Silica is silicon dioxide. It is naturally occurring and found in many rocks and soils. There are non-crystalline and crystalline forms of silicon dioxide. The most common type of crystalline silica is quartz (CAS 14808-60-7).
Exposure to silica dust can result in:
illness and disease
for example sarcoidosis, breathing problems, chronic bronchitis, emphysema, lung cancer, progressive massive fibrosis and silicosis
injury, for example eye irritation and eye damage.
There are three types of silicosis—acute, chronic and accelerated. Silicosis and progressive massive fibrosis are irreversible and often fatal. Symptoms of these diseases may not appear for many years after exposure. Workers may be diagnosed with these diseases and not present with any symptoms, even at the point of initial diagnosis, which is why prevention and health monitoring are critical.
As the duty holder, you will need to implement a combination of different control measures to eliminate or minimise generating silica dust at your workplace. This includes when working with naturally occurring silica (for example in mining or tunnelling) or working with products containing high amounts of silica (such as engineered stone).
If you rely solely on one control measure, such as PPE, there may be a significant risk to your worker’s health and you may be breaching WHS laws. It has been shown that solely relying on PPE does not adequately protect your workers.

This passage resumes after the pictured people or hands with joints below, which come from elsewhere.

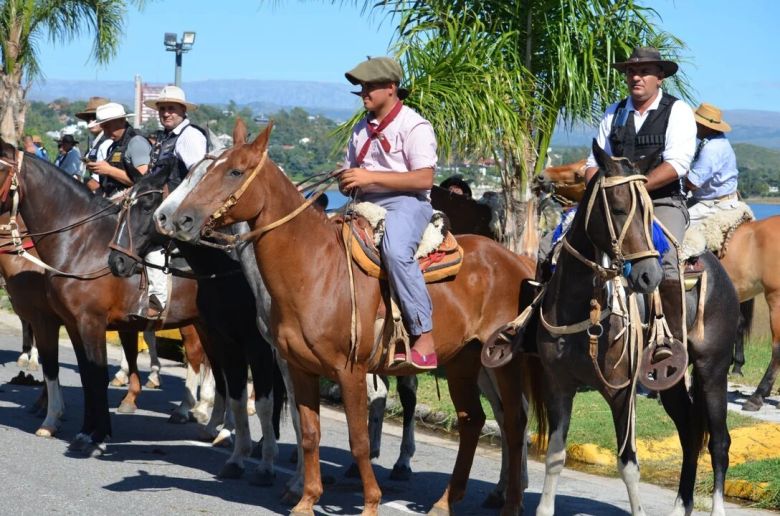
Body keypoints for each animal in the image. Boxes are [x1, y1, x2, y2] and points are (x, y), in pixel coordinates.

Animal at [152, 119, 544, 512]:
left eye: (235, 171)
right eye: (201, 170)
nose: (176, 219)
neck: (315, 269)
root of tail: (516, 261)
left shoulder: (349, 370)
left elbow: (357, 440)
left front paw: (370, 502)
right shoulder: (299, 366)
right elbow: (309, 432)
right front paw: (306, 498)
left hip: (502, 364)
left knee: (514, 424)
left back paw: (510, 502)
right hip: (464, 360)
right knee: (472, 421)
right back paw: (445, 503)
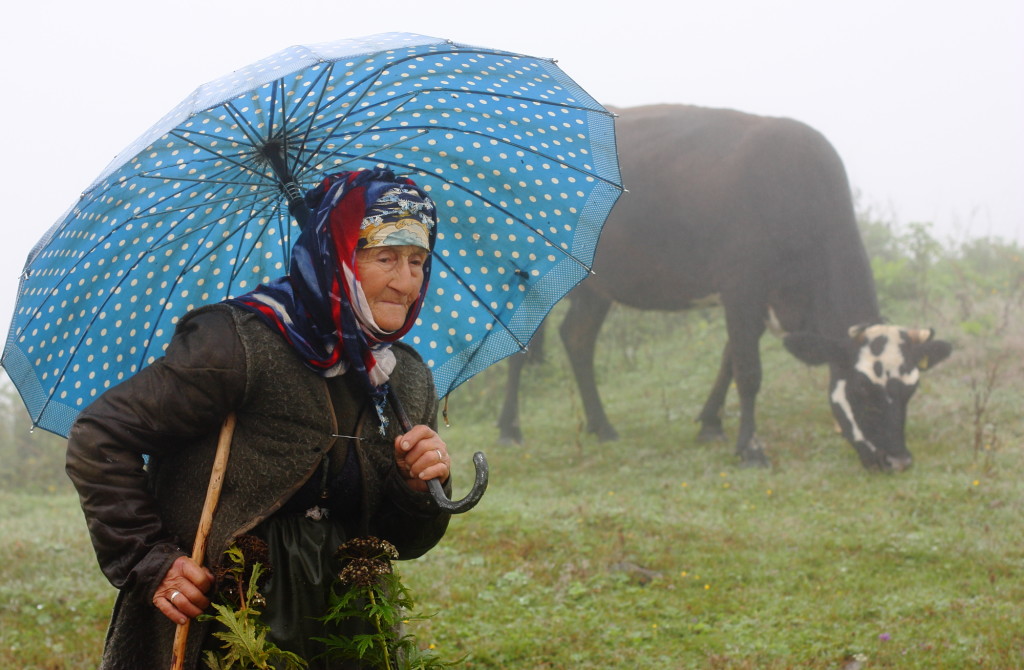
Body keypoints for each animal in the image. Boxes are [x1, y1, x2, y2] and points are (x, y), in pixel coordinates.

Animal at [495, 103, 950, 473]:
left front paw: (711, 425)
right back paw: (510, 430)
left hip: (595, 284)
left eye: (911, 390)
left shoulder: (757, 301)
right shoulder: (742, 287)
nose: (898, 461)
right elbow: (749, 372)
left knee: (577, 338)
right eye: (862, 389)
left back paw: (601, 426)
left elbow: (729, 361)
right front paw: (751, 449)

This guide is only intended to provide guidance about how you can control the risks of silica dust. It does not cover every hazard that may be present at your workplace. You must be careful to make sure that when you are controlling silica dust that you are not introducing other hazards or not fulfilling your WHS duties for other hazards.
You can manage risks of exposure to silica dust by selecting and implementing measures using the hierarchy of controls.